[Data visualization images]
++++

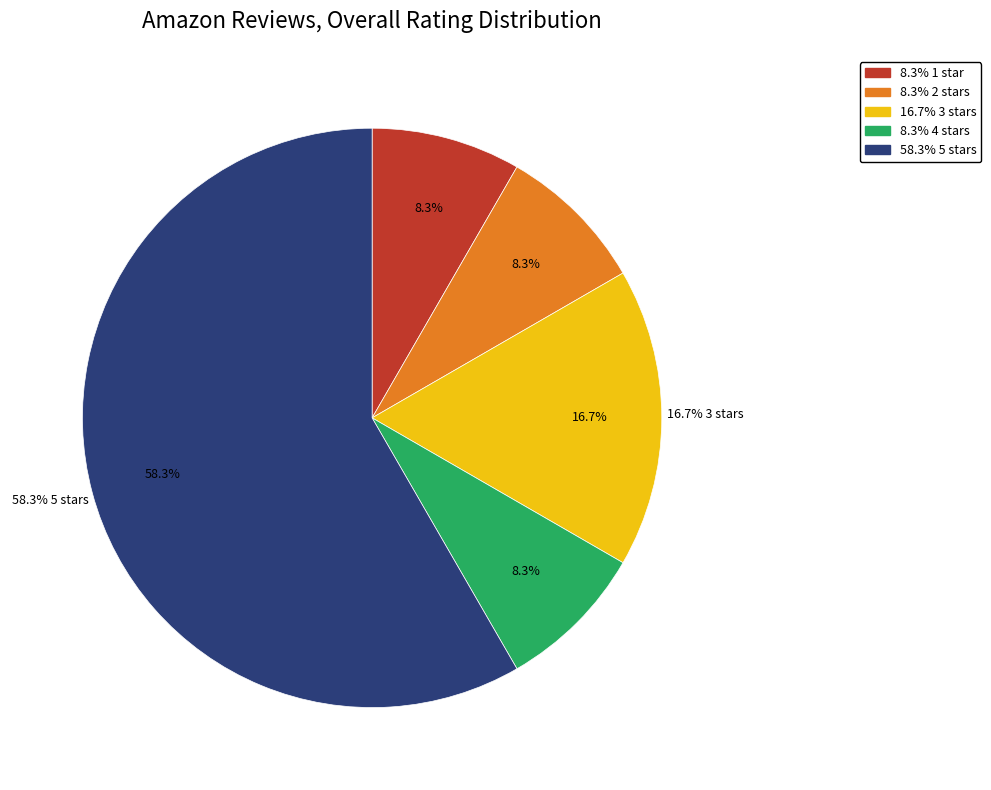

The 3 stars slice represents 17% of the pie. True or false?

True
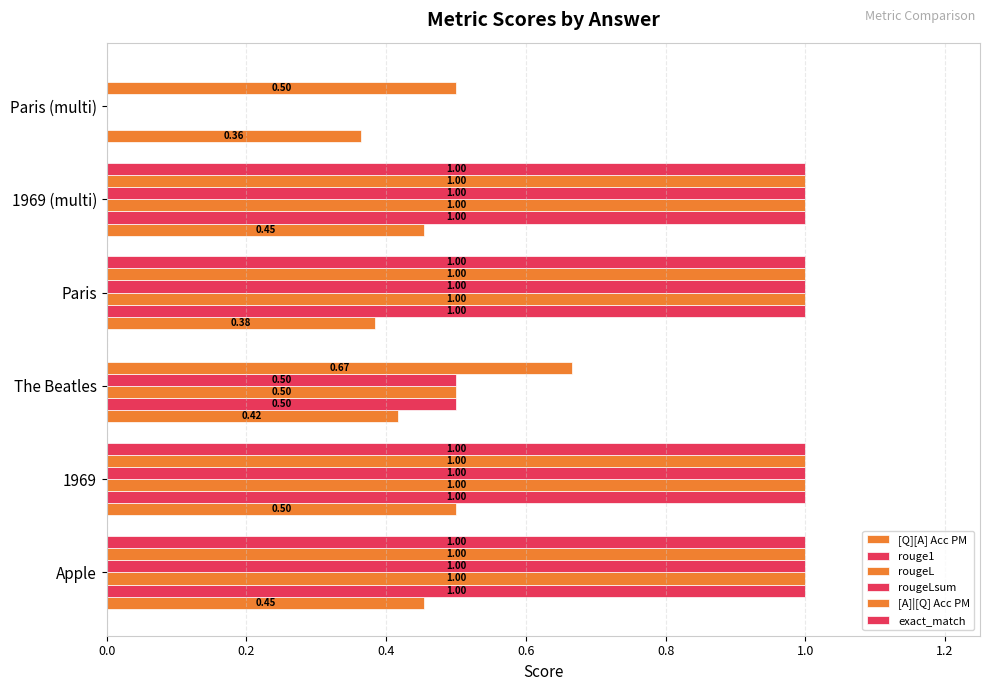

How many positive values does the rouge1 series have?

5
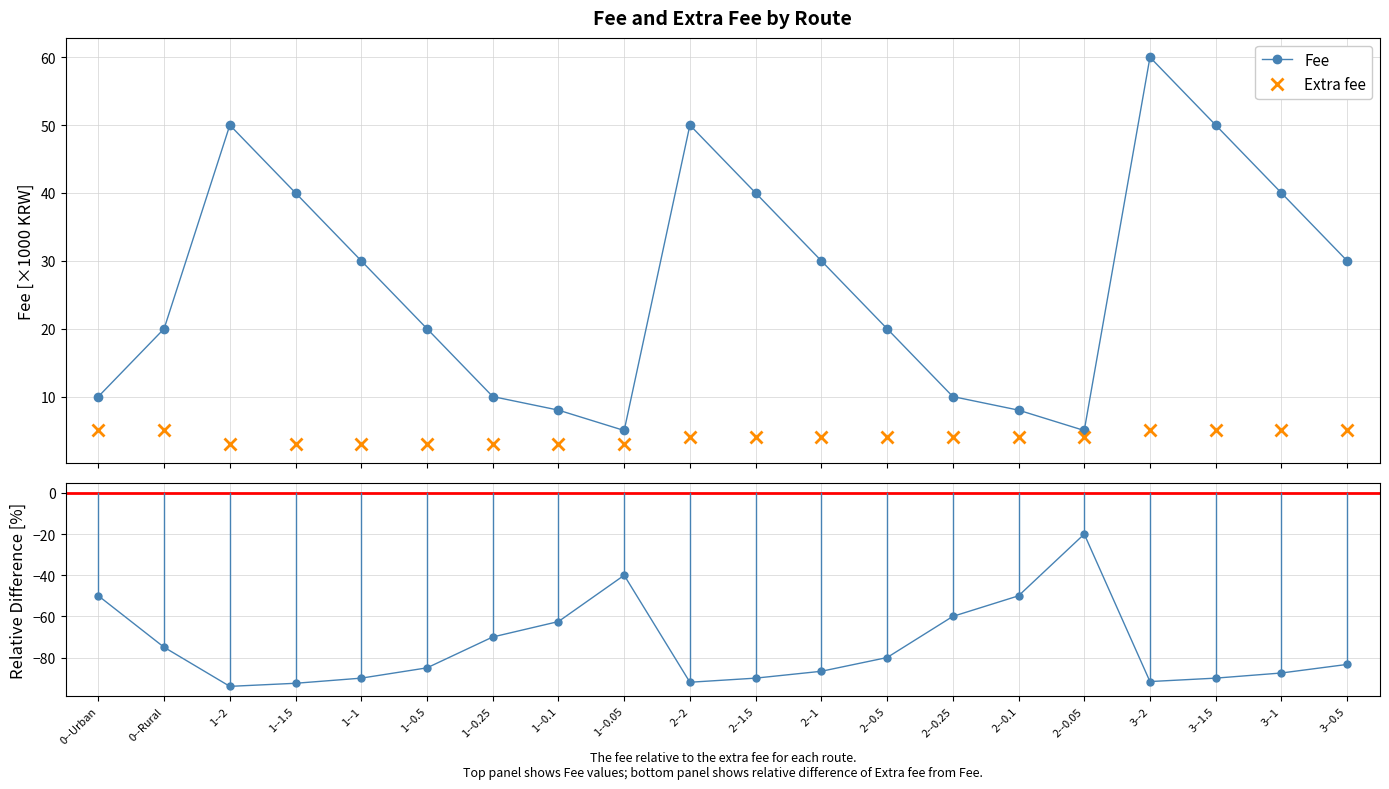

How many Extra fee values are between 3 and 5?

20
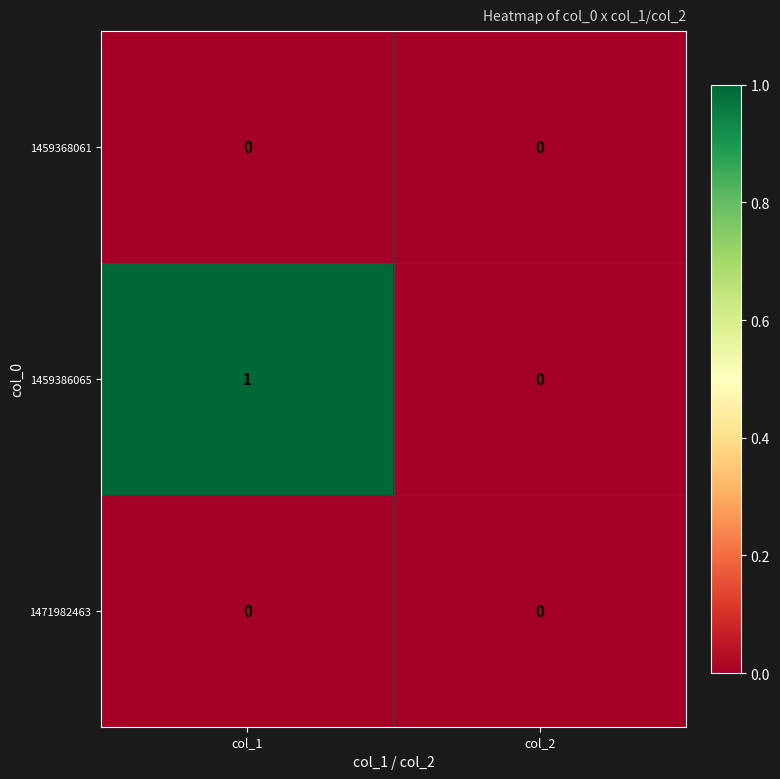

Reading left to right, list all the values displayed in this chart.

1459368061: col_1=0	col_2=0
1459386065: col_1=1	col_2=0
1471982463: col_1=0	col_2=0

++++

**What you should do:** Extract every line of text from the data above and reproduce each one verbatim, leaving the pictures out.

**Output of the exercise:**
The 3 stars slice represents 17% of the pie. True or false?

True

How many positive values does the rouge1 series have?

5

How many Extra fee values are between 3 and 5?

20

Reading left to right, list all the values displayed in this chart.

1459368061: col_1=0	col_2=0
1459386065: col_1=1	col_2=0
1471982463: col_1=0	col_2=0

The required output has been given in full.